Powieść
Sidi to przejmujący portret dziecka, usiłującego odnaleźć się w niełatwym świecie
dorosłych. Choć podobna tematyka bezradności i bezsilności małego człowieka
pojawia się w literaturze nieraz, książka „Czcij ojca swego” zasługuje na
uwagę, dzięki przyjętej perspektywie narracji oraz ciekawemu rozłożeniu
akcentów. Dziewczynka, która jest główną bohaterką i zarazem narratorką,
opowiada o swojej rodzinie, nie ukrywając ciemnych stron i własnego braku
zrozumienia dla tego, co dzieje się między rodzicami. Wielu rzeczy nie widzi,
wielu spraw nie rozumie, bywa, że nazbyt łatwo wybacza, zdarza się też, że pozostaje
w stanie zadziwienia tym, co dzieje się u innych, a co wśród jej bliskich nigdy
się nie zdarza. Mamy do czynienia z opowieścią dziecka, które bardzo chce
kochać, ale uczy się nienawidzić. Niezależnie jednak od tego, co wydarzy się w
domu i jak zachowa się stosujący przemoc ojciec-alkoholik, dziewczynka pragnie,
aby rodzina była razem. Na uwagę zasługują opisy relacji znaczonych trzeźwością
lub upiciem się mężczyzny.

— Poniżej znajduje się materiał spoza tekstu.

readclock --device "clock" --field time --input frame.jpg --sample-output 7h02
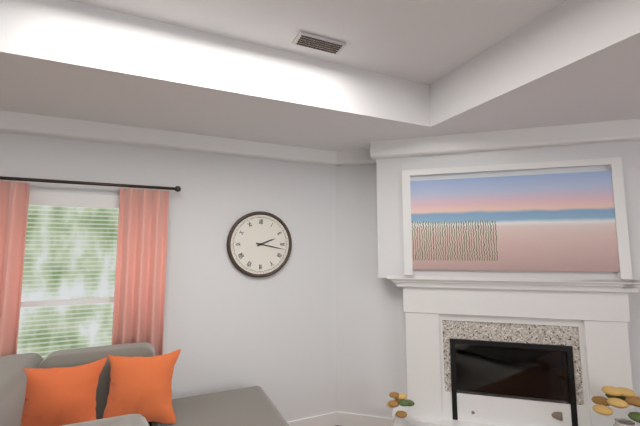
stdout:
2h17
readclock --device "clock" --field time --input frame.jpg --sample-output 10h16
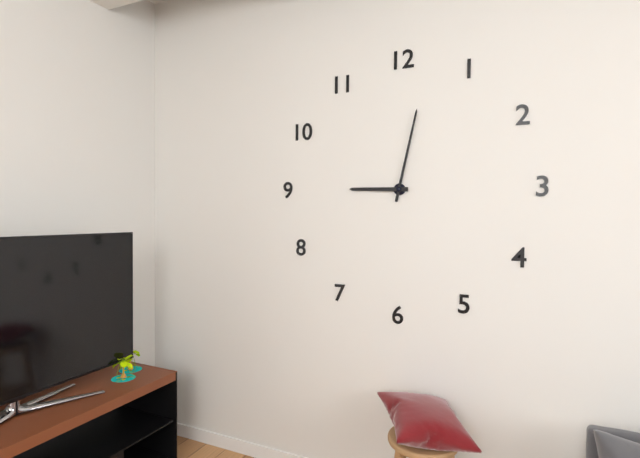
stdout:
9h02
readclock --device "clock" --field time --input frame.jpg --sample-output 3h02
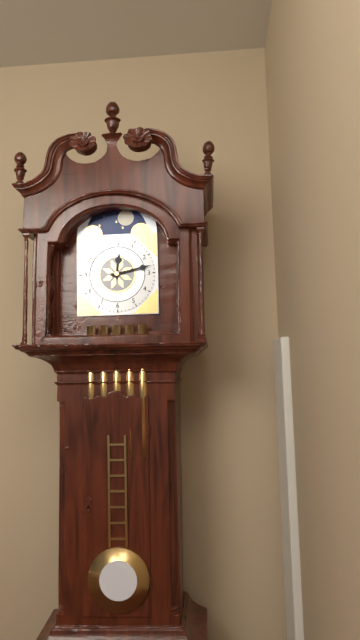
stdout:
12h13
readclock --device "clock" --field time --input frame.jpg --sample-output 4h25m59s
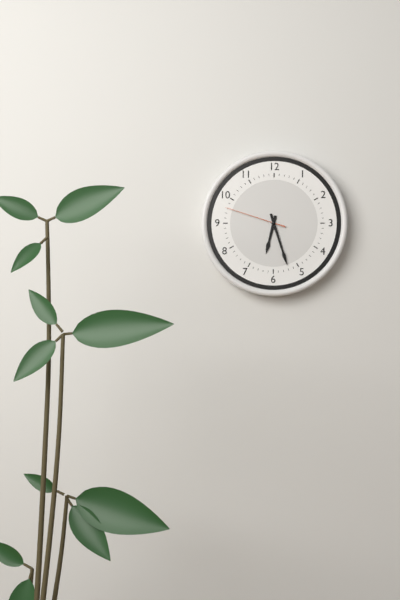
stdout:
6h27m48s
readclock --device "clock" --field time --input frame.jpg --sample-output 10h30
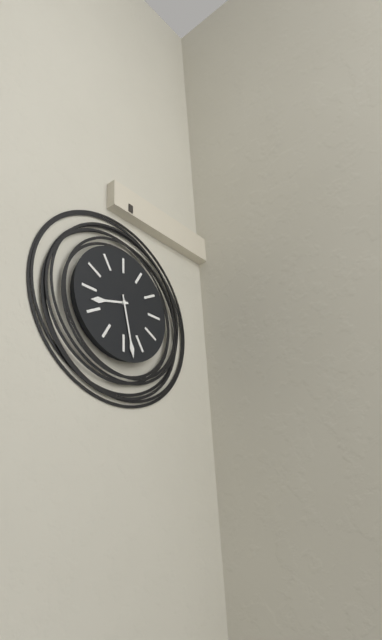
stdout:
8h28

Kiedy ojciec nie pije, matka jest radosna i
spragniona miłości męża. Kiedy pojawia się cień alkoholu, codzienność i
kobiety, i dzieci zostaje naznaczona strachem. Schemat ten powtarza się w
kolejnym związku ojca, kiedy po śmierci matki narratorki, mężczyzna związuje
się z drugą partnerką. Ona również poddaje się dyktatowi przemocy. Zdarza się
jednak, że jako ofiara w sytuacji konfliktowej bije dzieci. Kobieta, choć jest
dorosła, zachowuje się jak ktoś, kto w zależności od sytuacji bywa osobą mającą
władzę i kimś potrzebującym wsparcia i pomocy. Narratorka nie atakuje i nie
oskarża ojca-kata. To nietypowe podejście. Owszem, dziewczynka wielokrotnie
ujawnia odczuwaną niechęć, ostatecznie jednak opowiada się za mniej lub
bardziej istniejącą więzią z ojcem. Wiara w to, że miłość tego, który pije i
bije, istnieje, okazuje się wyjątkowo poruszającym wątkiem. Poruszającym, bo
tak naprawdę naiwnym i brutalnie odsłaniającym najważniejszy obiekt uczuć ojca –
alkohol.
Ela
Sidi, Czcij ojca swego, Wyd. Smak Słowa, Sopot 2016.